What to work on
When a line of the entries contains the word "Ordinance", report that line.

Data extract

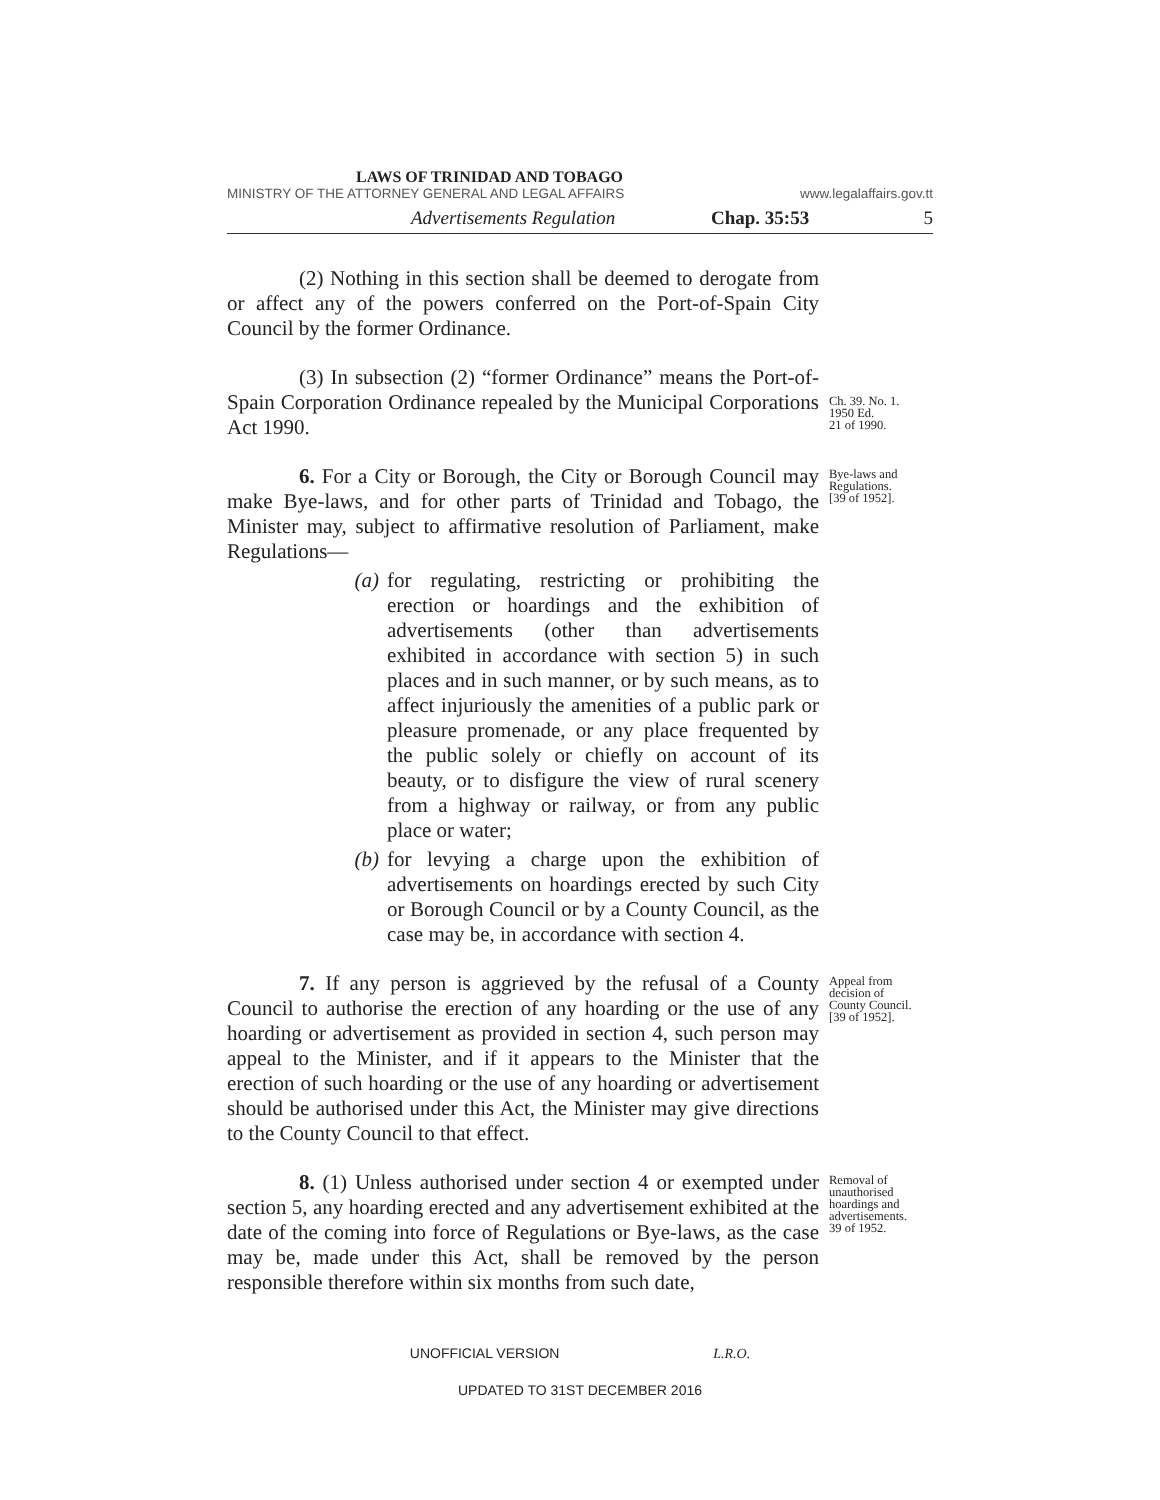LAWS OF TRINIDAD AND TOBAGO
MINISTRY OF THE ATTORNEY GENERAL AND LEGAL AFFAIRS www.legalaffairs.gov.tt
Advertisements Regulation Chap. 35:53 5
(2) Nothing in this section shall be deemed to derogate from or affect any of the powers conferred on the Port-of-Spain City Council by the former Ordinance.
(3) In subsection (2) “former Ordinance” means the Port-of-Spain Corporation Ordinance repealed by the Municipal Corporations Act 1990.
Ch. 39. No. 1.
1950 Ed.
21 of 1990.
6. For a City or Borough, the City or Borough Council may make Bye-laws, and for other parts of Trinidad and Tobago, the Minister may, subject to affirmative resolution of Parliament, make Regulations—
(a) for regulating, restricting or prohibiting the erection or hoardings and the exhibition of advertisements (other than advertisements exhibited in accordance with section 5) in such places and in such manner, or by such means, as to affect injuriously the amenities of a public park or pleasure promenade, or any place frequented by the public solely or chiefly on account of its beauty, or to disfigure the view of rural scenery from a highway or railway, or from any public place or water;
(b) for levying a charge upon the exhibition of advertisements on hoardings erected by such City or Borough Council or by a County Council, as the case may be, in accordance with section 4.
Bye-laws and
Regulations.
[39 of 1952].
7. If any person is aggrieved by the refusal of a County Council to authorise the erection of any hoarding or the use of any hoarding or advertisement as provided in section 4, such person may appeal to the Minister, and if it appears to the Minister that the erection of such hoarding or the use of any hoarding or advertisement should be authorised under this Act, the Minister may give directions to the County Council to that effect.
Appeal from
decision of
County Council.
[39 of 1952].
8. (1) Unless authorised under section 4 or exempted under section 5, any hoarding erected and any advertisement exhibited at the date of the coming into force of Regulations or Bye-laws, as the case may be, made under this Act, shall be removed by the person responsible therefore within six months from such date,
Removal of
unauthorised
hoardings and
advertisements.
39 of 1952.
UNOFFICIAL VERSION L.R.O.
UPDATED TO 31ST DECEMBER 2016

Exercise solution
(2) Nothing in this section shall be deemed to derogate from or affect any of the powers conferred on the Port-of-Spain City Council by the former Ordinance.
(3) In subsection (2) “former Ordinance” means the Port-of-Spain Corporation Ordinance repealed by the Municipal Corporations Act 1990.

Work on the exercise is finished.